Nous nous réunissons à la Tate Britain en partie parce que la galerie est silencieuse et aérée, mais aussi parce qu’elle illustre l’un des problèmes que pose Giridharadas. Comme beaucoup d'institutions culturelles, Tate a reçu des dons de la famille Sackler, dont la fortune provient des médicaments qui ont provoqué l'épidémie d'opioïdes aux États-Unis. Certains prétendent qu'il vaut mieux que des gens comme les Sackler dépensent leur richesse dans la philanthropie plutôt que dans le plaisir.

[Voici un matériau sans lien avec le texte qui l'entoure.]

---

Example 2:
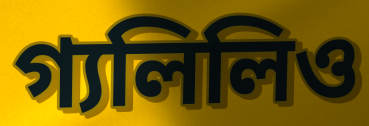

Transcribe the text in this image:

গ্যলিলিও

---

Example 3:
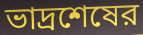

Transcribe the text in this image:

ভাদ্রশেষের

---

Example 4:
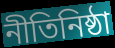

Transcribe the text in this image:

নীতিনিষ্ঠা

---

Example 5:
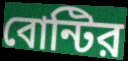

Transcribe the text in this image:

বোন্টির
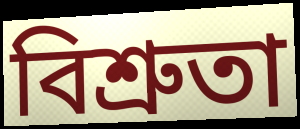
বিশ্রুতা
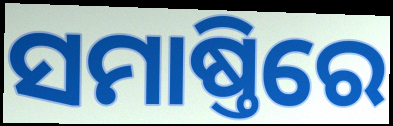
ସମାଷ୍ତିରେ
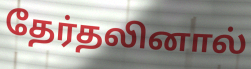
தேர்தலினால்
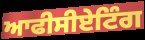
ਆਫੀਸੀਏਟਿੰਗ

Anand Giridharadas est enthousiasmée par le "mariage d'initiatives d'organisation politique et de formation communautaire" qui a été crucial lors de l'élection de l'an dernier de la députée de New York Alexandria Ocasio-Cortez. SG

De nouveau faux, dit Giridharadas. "S'ils avaient acheté des yachts, les journalistes, les régulateurs et les enquêteurs criminels les auraient traduits en justice plus rapidement", a-t-il déclaré.

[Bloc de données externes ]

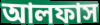
আলফাস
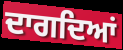
ਦਾਗਦਿਆਂ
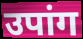
उपांग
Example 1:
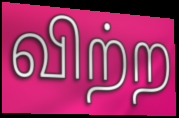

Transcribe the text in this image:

விற்ற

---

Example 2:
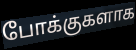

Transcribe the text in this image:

போக்குகளாக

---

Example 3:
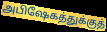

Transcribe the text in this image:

அபிஷேகத்துக்குத்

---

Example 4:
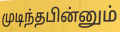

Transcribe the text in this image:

முடிந்தபின்னும்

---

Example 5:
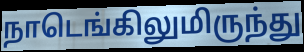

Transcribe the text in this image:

நாடெங்கிலுமிருந்து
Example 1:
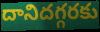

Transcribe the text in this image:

దానిదగ్గరకు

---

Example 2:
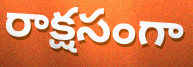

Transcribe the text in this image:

రాక్షసంగా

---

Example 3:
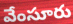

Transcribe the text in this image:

వేంసూరు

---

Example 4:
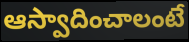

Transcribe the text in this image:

ఆస్వాదించాలంటే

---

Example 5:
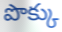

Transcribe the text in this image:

పొక్కు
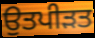
ਉਤਪੀੜਤ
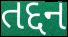
તદ્દન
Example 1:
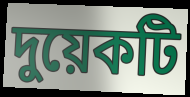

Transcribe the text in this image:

দুয়েকটি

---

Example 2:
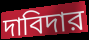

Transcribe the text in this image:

দাবিদার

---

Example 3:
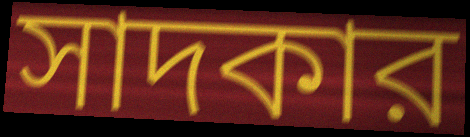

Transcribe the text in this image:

সাদকার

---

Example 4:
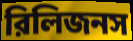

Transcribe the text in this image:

রিলিজনস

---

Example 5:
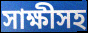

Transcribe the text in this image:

সাক্ষীসহ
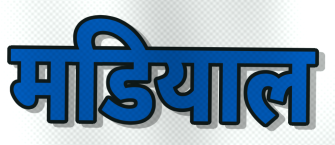
मडियाल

Il veut que nous nous opposions aux entreprises abusives au lieu de prendre des miettes qu'ils "rendent". "Pourquoi une institution comme [Tate] prêter son prestige à des gens comme ça? Je pense que personne ici ne s’inquiéterait si ce musée avait trois salles de moins ou devait donner 10% de ses œuvres. Pourquoi avons-nous tous si peur? "

Giridharadas semble être un homme qui a rarement eu peur. Il est éloquent et confiant, comme il sied à quelqu'un dont deux TED les entretiens ont plus d'un million de vues chacun. Il a grandi à Shaker Heights, dans l’Ohio, «une des banlieues américaines les plus intégrées sur le plan racial». Quand il avait sept ans, sa famille a constaté que "la montée d'adrénaline d'un immigré s'était en quelque sorte écrasée", alors ils sont partis vivre à Paris.

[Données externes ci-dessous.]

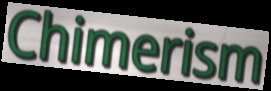
Chimerism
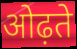
ओढ़ते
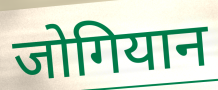
जोगियान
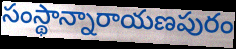
సంస్థాన్నారాయణపురం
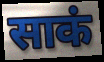
साकं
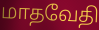
மாதவேதி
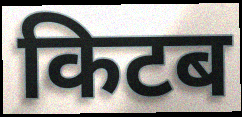
किटब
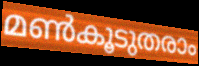
മൺകൂടുതരാം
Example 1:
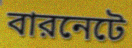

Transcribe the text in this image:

বারনেটে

Là, ils ont réalisé "la manière dont l'Amérique est unique". Aux États-Unis, vous pouvez devenir américain: des voisins vous ont emmené dans des centres commerciaux ou vous ont donné des recettes de cheesecake. En France, ses parents "étaient des invités et seraient toujours des invités".

Anand Giridharadas: "Ce que j'essaie de faire, c'est surtout de convaincre le grand public de cesser d'externaliser le changement du monde au profit d'élites ploutocratiques". Mackenzie Stroh

Psychodrame commun

Après le retour de Giridharadas aux États-Unis, des racistes lui ont parfois dit de «rentrer chez eux» et des années durant lesquelles, en tant qu’écrivain, il avait du mal à se payer une assurance maladie. Mais dans l’ensemble, sa vie a été une validation du rêve américain. "J'ai beaucoup critiqué beaucoup de choses à propos de l'Amérique, mais je pense que je critique toujours pour comprendre la spécificité de l'Amérique", dit-il.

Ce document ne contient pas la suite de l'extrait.